» Extracted records:
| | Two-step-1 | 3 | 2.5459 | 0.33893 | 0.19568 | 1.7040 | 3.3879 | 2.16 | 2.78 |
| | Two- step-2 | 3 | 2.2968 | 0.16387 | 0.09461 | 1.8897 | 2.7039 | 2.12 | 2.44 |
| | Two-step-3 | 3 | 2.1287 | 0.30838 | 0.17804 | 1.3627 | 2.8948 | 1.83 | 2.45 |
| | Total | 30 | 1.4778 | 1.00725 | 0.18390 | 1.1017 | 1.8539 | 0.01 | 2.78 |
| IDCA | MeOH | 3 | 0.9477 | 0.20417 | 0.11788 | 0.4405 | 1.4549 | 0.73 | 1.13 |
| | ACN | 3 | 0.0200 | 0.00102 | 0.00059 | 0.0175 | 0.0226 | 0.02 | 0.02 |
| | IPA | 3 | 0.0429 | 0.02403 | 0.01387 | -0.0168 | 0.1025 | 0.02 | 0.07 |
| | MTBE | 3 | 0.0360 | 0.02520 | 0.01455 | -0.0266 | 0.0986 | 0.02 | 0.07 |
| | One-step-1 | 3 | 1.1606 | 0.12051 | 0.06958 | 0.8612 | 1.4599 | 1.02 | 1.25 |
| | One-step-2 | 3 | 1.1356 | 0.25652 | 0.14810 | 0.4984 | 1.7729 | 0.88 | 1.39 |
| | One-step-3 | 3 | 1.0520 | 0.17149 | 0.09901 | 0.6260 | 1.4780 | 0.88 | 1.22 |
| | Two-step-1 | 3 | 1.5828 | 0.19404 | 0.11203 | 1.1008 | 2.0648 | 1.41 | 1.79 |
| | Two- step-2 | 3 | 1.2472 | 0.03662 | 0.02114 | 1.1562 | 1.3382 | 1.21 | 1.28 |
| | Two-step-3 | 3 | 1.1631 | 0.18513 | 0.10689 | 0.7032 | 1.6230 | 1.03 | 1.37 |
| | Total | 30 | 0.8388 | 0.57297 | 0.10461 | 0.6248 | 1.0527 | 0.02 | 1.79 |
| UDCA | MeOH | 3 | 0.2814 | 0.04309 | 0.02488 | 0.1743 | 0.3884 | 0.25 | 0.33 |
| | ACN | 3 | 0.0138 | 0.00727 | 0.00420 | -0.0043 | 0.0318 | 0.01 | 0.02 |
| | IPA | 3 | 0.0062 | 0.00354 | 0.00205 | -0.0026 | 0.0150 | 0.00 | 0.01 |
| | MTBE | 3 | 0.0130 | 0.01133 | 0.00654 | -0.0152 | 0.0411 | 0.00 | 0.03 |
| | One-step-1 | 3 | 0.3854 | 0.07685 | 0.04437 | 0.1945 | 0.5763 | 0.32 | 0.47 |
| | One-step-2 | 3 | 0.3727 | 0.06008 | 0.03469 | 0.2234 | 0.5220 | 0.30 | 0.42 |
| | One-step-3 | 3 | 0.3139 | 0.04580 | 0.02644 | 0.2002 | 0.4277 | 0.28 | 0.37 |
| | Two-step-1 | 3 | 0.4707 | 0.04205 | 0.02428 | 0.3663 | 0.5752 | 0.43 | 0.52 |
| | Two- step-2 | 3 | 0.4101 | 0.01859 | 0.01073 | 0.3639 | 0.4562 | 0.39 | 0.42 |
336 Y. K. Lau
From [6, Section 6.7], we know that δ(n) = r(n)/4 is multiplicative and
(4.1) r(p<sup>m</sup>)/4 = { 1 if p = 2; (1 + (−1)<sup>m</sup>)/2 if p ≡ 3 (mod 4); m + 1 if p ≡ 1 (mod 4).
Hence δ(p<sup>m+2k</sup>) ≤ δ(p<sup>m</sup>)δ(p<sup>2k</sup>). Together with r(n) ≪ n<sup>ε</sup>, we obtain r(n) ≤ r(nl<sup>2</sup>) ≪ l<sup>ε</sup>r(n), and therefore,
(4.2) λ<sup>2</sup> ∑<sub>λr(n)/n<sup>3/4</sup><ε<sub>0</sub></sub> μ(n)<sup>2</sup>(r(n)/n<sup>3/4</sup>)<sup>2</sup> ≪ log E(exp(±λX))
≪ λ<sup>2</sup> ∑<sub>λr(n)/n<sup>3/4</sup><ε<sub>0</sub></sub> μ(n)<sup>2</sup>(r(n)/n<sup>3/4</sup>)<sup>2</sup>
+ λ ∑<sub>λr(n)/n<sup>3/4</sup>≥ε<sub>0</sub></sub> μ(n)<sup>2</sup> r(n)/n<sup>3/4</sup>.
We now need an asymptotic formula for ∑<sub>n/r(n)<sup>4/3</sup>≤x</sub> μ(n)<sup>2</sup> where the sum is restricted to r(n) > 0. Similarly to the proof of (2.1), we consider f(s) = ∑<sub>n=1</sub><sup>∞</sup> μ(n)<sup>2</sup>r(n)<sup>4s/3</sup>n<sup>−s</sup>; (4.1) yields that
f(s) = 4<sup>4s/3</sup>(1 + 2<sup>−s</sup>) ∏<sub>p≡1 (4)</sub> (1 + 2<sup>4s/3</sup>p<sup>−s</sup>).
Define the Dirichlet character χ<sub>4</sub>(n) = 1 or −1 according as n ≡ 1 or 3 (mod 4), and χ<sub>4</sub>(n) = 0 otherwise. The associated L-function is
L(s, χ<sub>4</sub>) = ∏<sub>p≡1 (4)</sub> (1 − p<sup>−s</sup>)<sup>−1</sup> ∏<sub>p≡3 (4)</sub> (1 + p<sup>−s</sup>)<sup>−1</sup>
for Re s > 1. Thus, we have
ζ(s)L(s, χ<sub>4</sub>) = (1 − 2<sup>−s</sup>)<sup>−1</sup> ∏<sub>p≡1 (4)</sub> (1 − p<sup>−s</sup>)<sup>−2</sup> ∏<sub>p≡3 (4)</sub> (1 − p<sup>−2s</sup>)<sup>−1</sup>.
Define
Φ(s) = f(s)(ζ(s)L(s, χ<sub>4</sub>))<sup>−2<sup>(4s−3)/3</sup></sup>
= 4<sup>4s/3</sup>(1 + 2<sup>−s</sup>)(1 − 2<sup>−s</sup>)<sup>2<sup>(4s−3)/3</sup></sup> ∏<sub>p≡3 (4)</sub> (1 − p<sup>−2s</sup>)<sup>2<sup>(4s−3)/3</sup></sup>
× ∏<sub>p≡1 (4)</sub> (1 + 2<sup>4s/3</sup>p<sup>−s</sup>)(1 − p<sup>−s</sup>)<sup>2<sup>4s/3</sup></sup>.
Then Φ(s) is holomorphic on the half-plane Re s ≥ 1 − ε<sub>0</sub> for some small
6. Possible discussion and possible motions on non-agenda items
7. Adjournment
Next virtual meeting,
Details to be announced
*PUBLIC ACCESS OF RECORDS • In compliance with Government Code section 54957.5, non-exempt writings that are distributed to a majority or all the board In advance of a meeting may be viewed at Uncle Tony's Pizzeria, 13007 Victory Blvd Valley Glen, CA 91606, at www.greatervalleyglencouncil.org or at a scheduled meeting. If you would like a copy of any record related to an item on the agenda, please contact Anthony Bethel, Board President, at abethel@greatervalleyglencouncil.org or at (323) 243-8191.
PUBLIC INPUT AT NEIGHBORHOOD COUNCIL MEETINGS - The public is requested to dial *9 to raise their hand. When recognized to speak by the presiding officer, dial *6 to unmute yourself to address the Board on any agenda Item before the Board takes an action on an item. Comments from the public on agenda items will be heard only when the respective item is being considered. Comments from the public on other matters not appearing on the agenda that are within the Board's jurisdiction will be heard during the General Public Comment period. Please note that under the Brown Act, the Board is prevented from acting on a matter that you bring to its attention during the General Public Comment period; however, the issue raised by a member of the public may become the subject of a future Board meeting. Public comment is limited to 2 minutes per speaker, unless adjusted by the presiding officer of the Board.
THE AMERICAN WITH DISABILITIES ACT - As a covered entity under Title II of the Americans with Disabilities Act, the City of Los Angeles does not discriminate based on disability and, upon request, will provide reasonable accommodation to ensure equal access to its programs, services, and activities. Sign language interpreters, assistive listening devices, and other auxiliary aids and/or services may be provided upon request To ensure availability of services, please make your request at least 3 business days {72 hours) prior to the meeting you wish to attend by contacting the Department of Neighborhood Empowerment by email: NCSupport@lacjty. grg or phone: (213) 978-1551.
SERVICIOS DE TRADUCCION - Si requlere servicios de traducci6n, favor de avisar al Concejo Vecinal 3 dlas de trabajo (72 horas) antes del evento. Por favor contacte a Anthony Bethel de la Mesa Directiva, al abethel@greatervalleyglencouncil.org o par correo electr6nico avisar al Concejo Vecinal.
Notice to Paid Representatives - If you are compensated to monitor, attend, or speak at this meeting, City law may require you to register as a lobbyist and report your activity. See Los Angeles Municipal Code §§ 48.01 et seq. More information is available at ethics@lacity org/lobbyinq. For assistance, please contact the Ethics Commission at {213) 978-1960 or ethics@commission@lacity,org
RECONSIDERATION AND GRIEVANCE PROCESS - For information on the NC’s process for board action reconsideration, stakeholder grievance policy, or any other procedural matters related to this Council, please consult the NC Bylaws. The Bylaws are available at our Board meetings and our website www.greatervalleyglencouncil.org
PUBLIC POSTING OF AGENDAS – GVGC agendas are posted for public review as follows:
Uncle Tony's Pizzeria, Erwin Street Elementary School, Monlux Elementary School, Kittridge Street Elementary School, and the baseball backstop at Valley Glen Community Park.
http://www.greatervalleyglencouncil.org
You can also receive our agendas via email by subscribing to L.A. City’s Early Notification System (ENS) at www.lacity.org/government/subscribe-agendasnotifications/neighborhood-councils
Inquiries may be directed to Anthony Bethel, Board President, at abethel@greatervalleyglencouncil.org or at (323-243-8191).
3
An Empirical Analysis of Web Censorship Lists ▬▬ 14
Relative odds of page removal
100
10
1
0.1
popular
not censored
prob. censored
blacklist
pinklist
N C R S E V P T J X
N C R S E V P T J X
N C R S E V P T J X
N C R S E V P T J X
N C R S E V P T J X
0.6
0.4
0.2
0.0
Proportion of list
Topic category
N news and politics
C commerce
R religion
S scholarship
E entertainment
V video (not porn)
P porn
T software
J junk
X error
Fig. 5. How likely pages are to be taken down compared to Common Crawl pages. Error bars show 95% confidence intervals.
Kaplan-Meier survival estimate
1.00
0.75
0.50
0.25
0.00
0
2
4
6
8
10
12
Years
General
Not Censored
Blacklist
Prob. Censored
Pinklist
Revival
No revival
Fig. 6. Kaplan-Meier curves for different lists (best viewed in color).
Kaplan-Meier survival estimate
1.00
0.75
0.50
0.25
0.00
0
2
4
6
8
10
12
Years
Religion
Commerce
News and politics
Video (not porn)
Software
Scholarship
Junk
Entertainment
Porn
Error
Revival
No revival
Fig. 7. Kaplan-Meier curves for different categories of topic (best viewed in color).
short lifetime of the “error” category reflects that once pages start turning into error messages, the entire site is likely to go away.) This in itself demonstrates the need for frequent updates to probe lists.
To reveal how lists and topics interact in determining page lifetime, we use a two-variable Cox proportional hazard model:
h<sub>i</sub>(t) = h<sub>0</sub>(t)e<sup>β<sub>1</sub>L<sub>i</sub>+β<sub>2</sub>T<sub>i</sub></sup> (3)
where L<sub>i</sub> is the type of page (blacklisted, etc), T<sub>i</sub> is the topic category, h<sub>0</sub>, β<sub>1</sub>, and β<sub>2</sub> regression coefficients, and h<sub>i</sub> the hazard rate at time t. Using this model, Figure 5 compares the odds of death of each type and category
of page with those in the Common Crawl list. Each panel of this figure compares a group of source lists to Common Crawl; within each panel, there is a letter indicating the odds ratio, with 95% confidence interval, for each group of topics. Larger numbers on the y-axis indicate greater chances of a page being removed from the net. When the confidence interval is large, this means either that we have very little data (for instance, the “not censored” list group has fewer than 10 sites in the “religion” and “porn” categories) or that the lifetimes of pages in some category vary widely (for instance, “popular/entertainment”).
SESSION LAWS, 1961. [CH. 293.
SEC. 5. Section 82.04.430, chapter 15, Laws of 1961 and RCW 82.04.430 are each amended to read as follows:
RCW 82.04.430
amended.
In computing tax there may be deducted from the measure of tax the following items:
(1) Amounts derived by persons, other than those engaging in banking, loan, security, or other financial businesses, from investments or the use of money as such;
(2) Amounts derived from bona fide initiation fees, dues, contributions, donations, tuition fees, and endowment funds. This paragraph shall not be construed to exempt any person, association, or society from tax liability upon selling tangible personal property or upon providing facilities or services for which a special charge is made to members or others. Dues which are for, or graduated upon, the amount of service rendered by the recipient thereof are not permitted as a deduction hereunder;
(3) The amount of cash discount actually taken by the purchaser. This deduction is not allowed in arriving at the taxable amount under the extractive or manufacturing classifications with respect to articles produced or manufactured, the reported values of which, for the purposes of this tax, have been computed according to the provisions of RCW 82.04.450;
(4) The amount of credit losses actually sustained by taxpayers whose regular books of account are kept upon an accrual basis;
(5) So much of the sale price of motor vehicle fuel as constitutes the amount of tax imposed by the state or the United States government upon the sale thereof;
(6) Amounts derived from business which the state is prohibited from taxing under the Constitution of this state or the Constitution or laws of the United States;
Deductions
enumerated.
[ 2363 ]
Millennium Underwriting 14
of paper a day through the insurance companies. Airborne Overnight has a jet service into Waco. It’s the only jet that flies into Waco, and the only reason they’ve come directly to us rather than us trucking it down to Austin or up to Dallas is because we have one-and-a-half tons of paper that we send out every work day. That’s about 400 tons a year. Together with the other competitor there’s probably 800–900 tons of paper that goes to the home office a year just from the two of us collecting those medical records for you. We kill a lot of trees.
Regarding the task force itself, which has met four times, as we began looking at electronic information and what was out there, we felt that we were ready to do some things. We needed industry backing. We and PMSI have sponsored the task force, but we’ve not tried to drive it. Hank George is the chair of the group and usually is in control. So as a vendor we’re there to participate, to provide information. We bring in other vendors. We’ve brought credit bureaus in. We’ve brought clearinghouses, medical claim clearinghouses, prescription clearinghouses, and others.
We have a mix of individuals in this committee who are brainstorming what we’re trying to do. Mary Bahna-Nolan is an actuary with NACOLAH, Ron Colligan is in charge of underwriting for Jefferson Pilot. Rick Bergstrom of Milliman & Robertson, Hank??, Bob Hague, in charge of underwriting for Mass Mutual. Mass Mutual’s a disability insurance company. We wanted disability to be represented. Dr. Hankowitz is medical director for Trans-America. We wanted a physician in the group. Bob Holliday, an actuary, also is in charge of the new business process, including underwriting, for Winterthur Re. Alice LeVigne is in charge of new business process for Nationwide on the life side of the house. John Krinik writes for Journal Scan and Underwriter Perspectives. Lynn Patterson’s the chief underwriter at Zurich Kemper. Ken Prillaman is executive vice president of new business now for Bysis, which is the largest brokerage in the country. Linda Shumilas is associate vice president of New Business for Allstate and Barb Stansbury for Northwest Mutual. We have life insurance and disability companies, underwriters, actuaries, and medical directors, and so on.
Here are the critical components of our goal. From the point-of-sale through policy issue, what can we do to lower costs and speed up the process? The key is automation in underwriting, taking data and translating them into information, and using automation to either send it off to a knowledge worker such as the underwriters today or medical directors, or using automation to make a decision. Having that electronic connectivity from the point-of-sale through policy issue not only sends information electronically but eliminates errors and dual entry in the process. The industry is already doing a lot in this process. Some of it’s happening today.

» Your task:
Could you retype exactly the lines above, starting at the line that contains "1.41 | 1.79 |" and ending at the line that contains "0.00 | 0.03 |", and nothing more?

» Task solution:
| | Two-step-1 | 3 | 1.5828 | 0.19404 | 0.11203 | 1.1008 | 2.0648 | 1.41 | 1.79 |
| | Two- step-2 | 3 | 1.2472 | 0.03662 | 0.02114 | 1.1562 | 1.3382 | 1.21 | 1.28 |
| | Two-step-3 | 3 | 1.1631 | 0.18513 | 0.10689 | 0.7032 | 1.6230 | 1.03 | 1.37 |
| | Total | 30 | 0.8388 | 0.57297 | 0.10461 | 0.6248 | 1.0527 | 0.02 | 1.79 |
| UDCA | MeOH | 3 | 0.2814 | 0.04309 | 0.02488 | 0.1743 | 0.3884 | 0.25 | 0.33 |
| | ACN | 3 | 0.0138 | 0.00727 | 0.00420 | -0.0043 | 0.0318 | 0.01 | 0.02 |
| | IPA | 3 | 0.0062 | 0.00354 | 0.00205 | -0.0026 | 0.0150 | 0.00 | 0.01 |
| | MTBE | 3 | 0.0130 | 0.01133 | 0.00654 | -0.0152 | 0.0411 | 0.00 | 0.03 |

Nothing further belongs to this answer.